I apply the same to myself—within reason, I would prefer my happiness to overestimate rather than underestimate how well my goals are being met—but obviously treating happiness as a goal is more dangerous there because the risk of getting seriously decoupled from my goals is greater. (I think.)
I don’t think it’s necessary to see nonexistence as neutral in order to prefer (in some cases, perhaps only very extreme ones) nonexistence to existence-with-great-suffering. Suffering is unpleasant. People hate it and strive to avoid it. Yes, the underlying reason for that is because this helps them achieve other goals, but I am not obliged to care only about the underlying reason. (Just as I’m not obliged to regard sex as existing only for the sake of procreation.)
I mean, are you actually disagreeing with me here? I think you’re just describing an intermediate position.

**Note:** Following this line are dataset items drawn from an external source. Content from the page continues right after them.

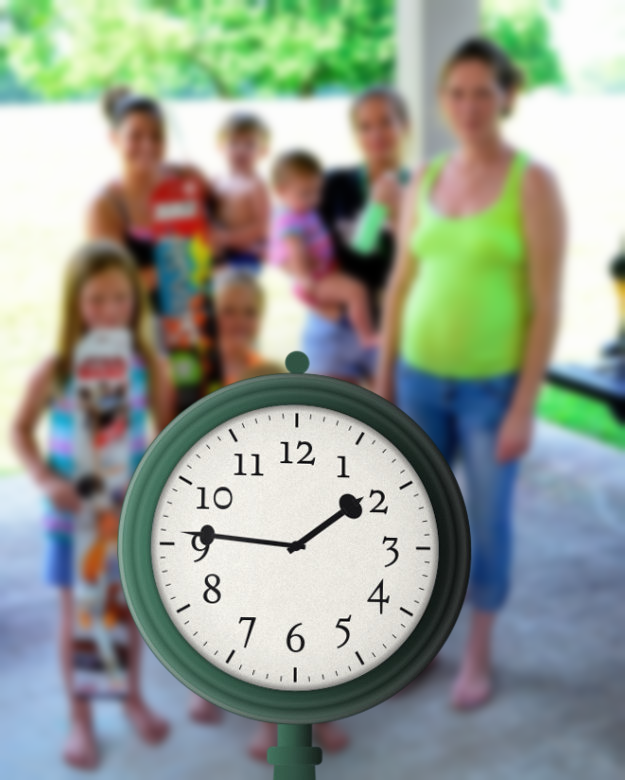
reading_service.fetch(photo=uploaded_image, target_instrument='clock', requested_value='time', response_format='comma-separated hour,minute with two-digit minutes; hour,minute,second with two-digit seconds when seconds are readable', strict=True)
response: 1,46
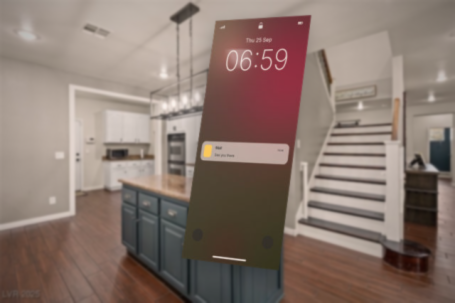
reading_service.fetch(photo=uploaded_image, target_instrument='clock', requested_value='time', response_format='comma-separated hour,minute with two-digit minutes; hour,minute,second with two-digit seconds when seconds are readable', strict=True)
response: 6,59
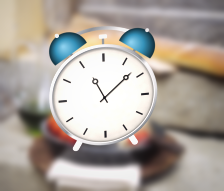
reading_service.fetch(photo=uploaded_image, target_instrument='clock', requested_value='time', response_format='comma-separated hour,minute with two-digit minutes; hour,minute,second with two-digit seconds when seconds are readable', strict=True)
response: 11,08
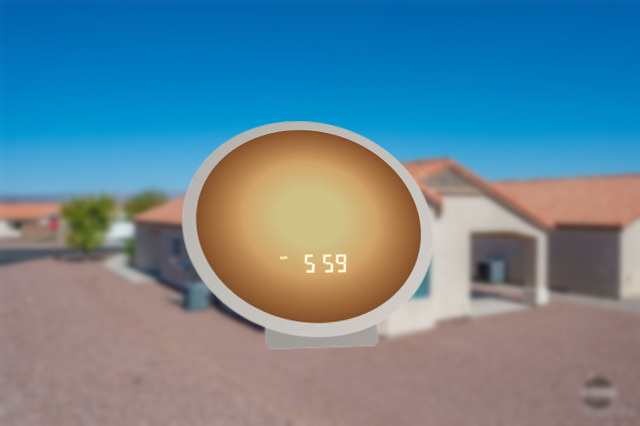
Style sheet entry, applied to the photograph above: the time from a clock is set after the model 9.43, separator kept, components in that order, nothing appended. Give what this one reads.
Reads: 5.59
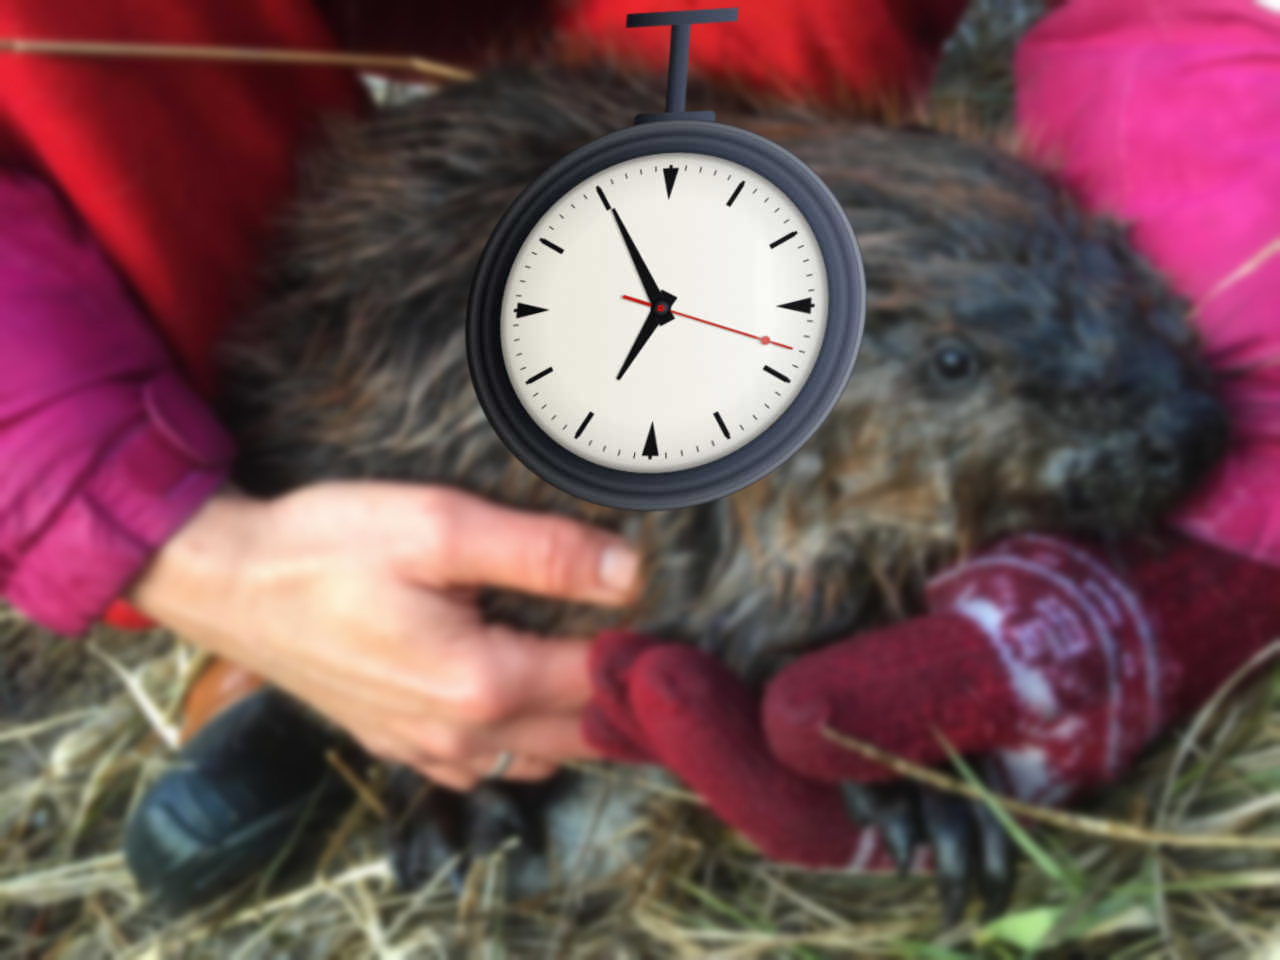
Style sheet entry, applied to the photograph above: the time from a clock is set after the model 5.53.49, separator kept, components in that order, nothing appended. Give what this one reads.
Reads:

I don’t know for sure whether we’re really disagreeing. Perhaps that’s a question with no definite answer; the question’s about where best to draw the boundary of an only-vaguely-defined term. But it seems like you’re saying “goal-thinking must only be concerned with goals that don’t involve people’s happiness” and I’m saying I think that’s a mistake and that the fundamental distinction is between doing something as part of a happiness-maximizing process and recognizing the layer of indirection in that and aiming at goals we can see other reasons for, which may or may not happen to involve our or someone else’s happiness.
Obviously you can choose to focus only on goals that don’t involve happiness in any way at all, and maybe doing so makes some of the issues clearer. But I don’t think “involving happiness” / “not involving happiness” is the most fundamental criterion here; the distinction is actually, as your original terminology makes clear, between different modes of thinking.